King's strangeness is, of course, not his own invention. King has long been open about his uncanny inspirations including Ray Bradbury, H.P. Lovecraft, Shirley Jackson, and old EC horror comics. But while horror has a long tradition of the weird, it is a genre that has gotten increasingly normalized in the last few decades. In film and TV, the mainstream manifestations of the genre seems to have split into either the boring gore fests of the Saw films or the corny camp of American Horror Story. It is rare to find a popular horror work that is truly eerie, that lurks in the shadows and tries to drive you to madness instead of morals… well, rare, at least, unless you're watching an adaptation of Stephen King.

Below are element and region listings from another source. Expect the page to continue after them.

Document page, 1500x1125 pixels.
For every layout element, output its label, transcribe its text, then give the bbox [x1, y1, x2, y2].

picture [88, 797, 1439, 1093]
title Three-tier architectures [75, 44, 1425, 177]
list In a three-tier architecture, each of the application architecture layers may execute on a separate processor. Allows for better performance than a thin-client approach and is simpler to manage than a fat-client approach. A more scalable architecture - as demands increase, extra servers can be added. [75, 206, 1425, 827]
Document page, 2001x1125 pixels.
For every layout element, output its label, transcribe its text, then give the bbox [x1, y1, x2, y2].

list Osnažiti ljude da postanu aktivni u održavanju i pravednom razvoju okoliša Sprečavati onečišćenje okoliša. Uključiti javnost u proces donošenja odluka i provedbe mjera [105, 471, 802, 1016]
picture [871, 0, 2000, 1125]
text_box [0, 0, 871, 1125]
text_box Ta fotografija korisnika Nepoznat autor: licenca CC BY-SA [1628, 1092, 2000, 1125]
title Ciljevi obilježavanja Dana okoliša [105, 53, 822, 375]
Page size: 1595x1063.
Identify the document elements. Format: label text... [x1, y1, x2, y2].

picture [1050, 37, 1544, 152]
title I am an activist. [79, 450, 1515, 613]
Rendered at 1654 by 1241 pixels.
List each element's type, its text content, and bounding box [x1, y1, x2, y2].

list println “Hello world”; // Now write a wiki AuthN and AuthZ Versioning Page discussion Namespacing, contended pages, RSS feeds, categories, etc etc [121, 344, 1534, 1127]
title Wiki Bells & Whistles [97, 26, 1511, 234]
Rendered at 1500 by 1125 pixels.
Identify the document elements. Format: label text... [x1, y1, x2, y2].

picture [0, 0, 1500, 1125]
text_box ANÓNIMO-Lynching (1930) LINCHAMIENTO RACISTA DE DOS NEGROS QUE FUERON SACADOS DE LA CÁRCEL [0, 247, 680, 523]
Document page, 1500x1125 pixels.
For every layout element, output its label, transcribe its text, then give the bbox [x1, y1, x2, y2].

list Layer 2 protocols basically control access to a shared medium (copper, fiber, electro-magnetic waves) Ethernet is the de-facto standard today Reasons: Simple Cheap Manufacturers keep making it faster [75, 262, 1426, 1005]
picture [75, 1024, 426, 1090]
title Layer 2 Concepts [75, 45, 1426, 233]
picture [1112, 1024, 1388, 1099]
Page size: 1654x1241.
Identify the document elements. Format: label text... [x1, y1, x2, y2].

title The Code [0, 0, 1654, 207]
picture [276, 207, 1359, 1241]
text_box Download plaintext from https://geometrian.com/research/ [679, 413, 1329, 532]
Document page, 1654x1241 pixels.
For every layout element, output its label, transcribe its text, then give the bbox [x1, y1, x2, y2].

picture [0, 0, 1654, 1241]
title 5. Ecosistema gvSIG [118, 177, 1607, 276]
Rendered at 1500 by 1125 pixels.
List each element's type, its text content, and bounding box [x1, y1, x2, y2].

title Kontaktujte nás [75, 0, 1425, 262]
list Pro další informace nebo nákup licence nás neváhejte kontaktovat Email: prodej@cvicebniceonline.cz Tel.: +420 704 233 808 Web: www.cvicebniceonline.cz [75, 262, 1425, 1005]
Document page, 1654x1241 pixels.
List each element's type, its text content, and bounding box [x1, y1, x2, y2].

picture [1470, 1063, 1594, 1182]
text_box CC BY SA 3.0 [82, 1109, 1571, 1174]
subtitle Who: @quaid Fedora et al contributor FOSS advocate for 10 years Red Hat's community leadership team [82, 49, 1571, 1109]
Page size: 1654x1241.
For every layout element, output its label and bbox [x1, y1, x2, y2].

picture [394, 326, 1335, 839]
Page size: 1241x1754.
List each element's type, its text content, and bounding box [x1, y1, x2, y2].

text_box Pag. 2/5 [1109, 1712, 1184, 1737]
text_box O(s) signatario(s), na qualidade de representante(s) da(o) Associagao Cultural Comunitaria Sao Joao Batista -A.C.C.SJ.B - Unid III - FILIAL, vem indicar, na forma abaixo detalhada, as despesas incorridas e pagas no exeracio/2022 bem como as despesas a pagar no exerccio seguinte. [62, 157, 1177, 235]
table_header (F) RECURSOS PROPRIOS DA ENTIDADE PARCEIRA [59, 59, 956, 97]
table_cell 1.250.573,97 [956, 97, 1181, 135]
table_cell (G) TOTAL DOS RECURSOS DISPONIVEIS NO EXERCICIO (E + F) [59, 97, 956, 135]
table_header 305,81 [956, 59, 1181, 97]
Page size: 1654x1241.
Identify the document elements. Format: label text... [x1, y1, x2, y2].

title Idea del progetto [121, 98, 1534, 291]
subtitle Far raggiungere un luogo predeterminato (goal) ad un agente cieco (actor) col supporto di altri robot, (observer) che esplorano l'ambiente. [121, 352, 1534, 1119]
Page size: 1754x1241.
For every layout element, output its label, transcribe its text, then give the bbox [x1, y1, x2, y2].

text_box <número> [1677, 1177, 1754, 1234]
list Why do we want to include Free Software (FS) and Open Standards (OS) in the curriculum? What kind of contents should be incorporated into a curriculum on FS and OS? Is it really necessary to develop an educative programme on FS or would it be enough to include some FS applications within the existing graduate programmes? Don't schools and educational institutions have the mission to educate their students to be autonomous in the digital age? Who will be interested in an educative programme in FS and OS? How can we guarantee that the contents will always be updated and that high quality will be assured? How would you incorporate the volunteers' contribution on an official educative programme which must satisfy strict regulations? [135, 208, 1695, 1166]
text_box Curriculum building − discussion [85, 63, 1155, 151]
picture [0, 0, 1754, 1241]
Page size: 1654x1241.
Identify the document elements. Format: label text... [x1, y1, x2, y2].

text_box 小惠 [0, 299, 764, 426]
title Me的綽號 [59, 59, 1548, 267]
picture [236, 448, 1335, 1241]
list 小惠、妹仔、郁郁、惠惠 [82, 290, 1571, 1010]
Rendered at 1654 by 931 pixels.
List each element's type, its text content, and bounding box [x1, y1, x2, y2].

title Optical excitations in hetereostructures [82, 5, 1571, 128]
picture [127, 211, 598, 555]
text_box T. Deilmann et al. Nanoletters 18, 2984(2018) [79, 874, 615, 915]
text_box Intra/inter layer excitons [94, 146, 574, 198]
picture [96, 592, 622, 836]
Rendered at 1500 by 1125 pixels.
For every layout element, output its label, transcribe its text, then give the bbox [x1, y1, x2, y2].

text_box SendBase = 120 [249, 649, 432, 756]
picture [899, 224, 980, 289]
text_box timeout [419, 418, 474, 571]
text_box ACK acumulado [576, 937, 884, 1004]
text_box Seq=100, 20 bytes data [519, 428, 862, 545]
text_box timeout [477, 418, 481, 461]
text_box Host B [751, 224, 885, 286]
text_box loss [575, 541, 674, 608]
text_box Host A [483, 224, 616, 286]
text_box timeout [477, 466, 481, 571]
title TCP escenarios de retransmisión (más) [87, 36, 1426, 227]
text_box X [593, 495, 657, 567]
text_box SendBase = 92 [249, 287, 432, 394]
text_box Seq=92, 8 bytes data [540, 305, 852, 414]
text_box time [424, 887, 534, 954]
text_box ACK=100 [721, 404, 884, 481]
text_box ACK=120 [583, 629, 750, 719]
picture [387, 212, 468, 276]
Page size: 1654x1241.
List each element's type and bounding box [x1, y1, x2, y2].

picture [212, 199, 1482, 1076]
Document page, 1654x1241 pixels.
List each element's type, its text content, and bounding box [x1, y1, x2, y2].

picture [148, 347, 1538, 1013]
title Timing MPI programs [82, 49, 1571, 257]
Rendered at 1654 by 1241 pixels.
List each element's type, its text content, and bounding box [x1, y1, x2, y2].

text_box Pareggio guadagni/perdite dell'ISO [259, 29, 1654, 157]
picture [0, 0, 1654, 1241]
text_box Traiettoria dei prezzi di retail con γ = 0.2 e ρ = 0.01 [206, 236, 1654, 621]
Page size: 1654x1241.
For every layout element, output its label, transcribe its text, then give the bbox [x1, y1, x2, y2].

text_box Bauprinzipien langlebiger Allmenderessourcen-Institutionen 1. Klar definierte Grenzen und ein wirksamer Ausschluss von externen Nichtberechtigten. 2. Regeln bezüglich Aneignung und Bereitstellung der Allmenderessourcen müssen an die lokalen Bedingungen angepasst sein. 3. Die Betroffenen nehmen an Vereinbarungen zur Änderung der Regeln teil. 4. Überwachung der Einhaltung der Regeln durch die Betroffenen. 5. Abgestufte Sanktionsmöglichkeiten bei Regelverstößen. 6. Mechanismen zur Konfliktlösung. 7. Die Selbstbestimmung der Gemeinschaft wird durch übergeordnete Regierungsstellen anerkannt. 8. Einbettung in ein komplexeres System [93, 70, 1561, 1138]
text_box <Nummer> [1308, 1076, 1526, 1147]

Stephen King is a lone strange light in the best-seller section over the years. At least until recently. We live in increasingly bizarre times. Our daily lives become more like science fiction while our politics grow more unhinged. It is not a surprise then that our literature has gotten increasingly strange. Genre-bending writers like Kelly Link, Karen Russell, and Victor LaValle are getting increasing (and deserved) attention. It is no coincidence that all three of those authors—as well as most writers my age who enjoy the dark, the strange, and the unknown—cite Stephen King as an influence. And it is no coincidence that this year's hottest show, Stranger Things, was essentially a mashup of different Stephen King adaptations (with a gloss of Spielberg to make it friendly).